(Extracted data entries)
◇ ◇ ◇ ◇ ◇
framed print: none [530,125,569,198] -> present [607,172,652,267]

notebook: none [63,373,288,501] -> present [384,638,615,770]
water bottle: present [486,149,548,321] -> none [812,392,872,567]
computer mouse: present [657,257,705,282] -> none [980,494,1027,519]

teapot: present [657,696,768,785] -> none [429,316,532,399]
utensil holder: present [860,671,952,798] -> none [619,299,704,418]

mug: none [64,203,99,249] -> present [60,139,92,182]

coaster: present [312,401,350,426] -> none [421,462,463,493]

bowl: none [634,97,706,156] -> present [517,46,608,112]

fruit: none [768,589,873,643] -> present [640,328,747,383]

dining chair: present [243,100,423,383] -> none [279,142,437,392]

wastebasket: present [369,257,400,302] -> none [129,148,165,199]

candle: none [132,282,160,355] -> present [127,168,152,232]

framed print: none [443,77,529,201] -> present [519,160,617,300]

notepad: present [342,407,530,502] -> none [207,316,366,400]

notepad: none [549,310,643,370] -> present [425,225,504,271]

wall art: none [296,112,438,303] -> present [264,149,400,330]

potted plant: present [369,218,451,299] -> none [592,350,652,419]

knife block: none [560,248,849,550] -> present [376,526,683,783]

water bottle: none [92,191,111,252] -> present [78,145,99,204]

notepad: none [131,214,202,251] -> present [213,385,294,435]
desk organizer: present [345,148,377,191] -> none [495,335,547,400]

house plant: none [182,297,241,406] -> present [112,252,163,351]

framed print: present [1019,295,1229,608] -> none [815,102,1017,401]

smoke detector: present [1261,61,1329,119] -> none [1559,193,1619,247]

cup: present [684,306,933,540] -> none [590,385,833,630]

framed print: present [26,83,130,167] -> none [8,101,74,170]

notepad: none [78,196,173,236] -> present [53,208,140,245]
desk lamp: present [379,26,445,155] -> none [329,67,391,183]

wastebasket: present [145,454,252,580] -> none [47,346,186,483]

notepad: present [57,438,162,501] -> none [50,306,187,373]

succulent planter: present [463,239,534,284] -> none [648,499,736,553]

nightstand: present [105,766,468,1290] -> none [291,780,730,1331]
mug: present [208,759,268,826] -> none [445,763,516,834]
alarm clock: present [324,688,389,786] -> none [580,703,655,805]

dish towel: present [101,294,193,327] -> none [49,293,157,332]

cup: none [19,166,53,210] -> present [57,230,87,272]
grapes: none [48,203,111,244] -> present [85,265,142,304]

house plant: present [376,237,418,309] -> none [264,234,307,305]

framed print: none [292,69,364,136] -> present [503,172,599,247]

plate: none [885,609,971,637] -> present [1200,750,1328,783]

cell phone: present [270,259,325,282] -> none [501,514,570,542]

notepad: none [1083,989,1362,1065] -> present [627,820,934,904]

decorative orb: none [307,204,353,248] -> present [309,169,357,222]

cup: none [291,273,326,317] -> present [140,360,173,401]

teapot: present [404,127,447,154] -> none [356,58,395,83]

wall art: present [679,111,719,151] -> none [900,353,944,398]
◇ ◇ ◇ ◇ ◇
#### Task item
Word for word, copy every entry.

#### Answer below
framed print: none [530,125,569,198] -> present [607,172,652,267]

notebook: none [63,373,288,501] -> present [384,638,615,770]
water bottle: present [486,149,548,321] -> none [812,392,872,567]
computer mouse: present [657,257,705,282] -> none [980,494,1027,519]

teapot: present [657,696,768,785] -> none [429,316,532,399]
utensil holder: present [860,671,952,798] -> none [619,299,704,418]

mug: none [64,203,99,249] -> present [60,139,92,182]

coaster: present [312,401,350,426] -> none [421,462,463,493]

bowl: none [634,97,706,156] -> present [517,46,608,112]

fruit: none [768,589,873,643] -> present [640,328,747,383]

dining chair: present [243,100,423,383] -> none [279,142,437,392]

wastebasket: present [369,257,400,302] -> none [129,148,165,199]

candle: none [132,282,160,355] -> present [127,168,152,232]

framed print: none [443,77,529,201] -> present [519,160,617,300]

notepad: present [342,407,530,502] -> none [207,316,366,400]

notepad: none [549,310,643,370] -> present [425,225,504,271]

wall art: none [296,112,438,303] -> present [264,149,400,330]

potted plant: present [369,218,451,299] -> none [592,350,652,419]

knife block: none [560,248,849,550] -> present [376,526,683,783]

water bottle: none [92,191,111,252] -> present [78,145,99,204]

notepad: none [131,214,202,251] -> present [213,385,294,435]
desk organizer: present [345,148,377,191] -> none [495,335,547,400]

house plant: none [182,297,241,406] -> present [112,252,163,351]

framed print: present [1019,295,1229,608] -> none [815,102,1017,401]

smoke detector: present [1261,61,1329,119] -> none [1559,193,1619,247]

cup: present [684,306,933,540] -> none [590,385,833,630]

framed print: present [26,83,130,167] -> none [8,101,74,170]

notepad: none [78,196,173,236] -> present [53,208,140,245]
desk lamp: present [379,26,445,155] -> none [329,67,391,183]

wastebasket: present [145,454,252,580] -> none [47,346,186,483]

notepad: present [57,438,162,501] -> none [50,306,187,373]

succulent planter: present [463,239,534,284] -> none [648,499,736,553]

nightstand: present [105,766,468,1290] -> none [291,780,730,1331]
mug: present [208,759,268,826] -> none [445,763,516,834]
alarm clock: present [324,688,389,786] -> none [580,703,655,805]

dish towel: present [101,294,193,327] -> none [49,293,157,332]

cup: none [19,166,53,210] -> present [57,230,87,272]
grapes: none [48,203,111,244] -> present [85,265,142,304]

house plant: present [376,237,418,309] -> none [264,234,307,305]

framed print: none [292,69,364,136] -> present [503,172,599,247]

plate: none [885,609,971,637] -> present [1200,750,1328,783]

cell phone: present [270,259,325,282] -> none [501,514,570,542]

notepad: none [1083,989,1362,1065] -> present [627,820,934,904]

decorative orb: none [307,204,353,248] -> present [309,169,357,222]

cup: none [291,273,326,317] -> present [140,360,173,401]

teapot: present [404,127,447,154] -> none [356,58,395,83]

wall art: present [679,111,719,151] -> none [900,353,944,398]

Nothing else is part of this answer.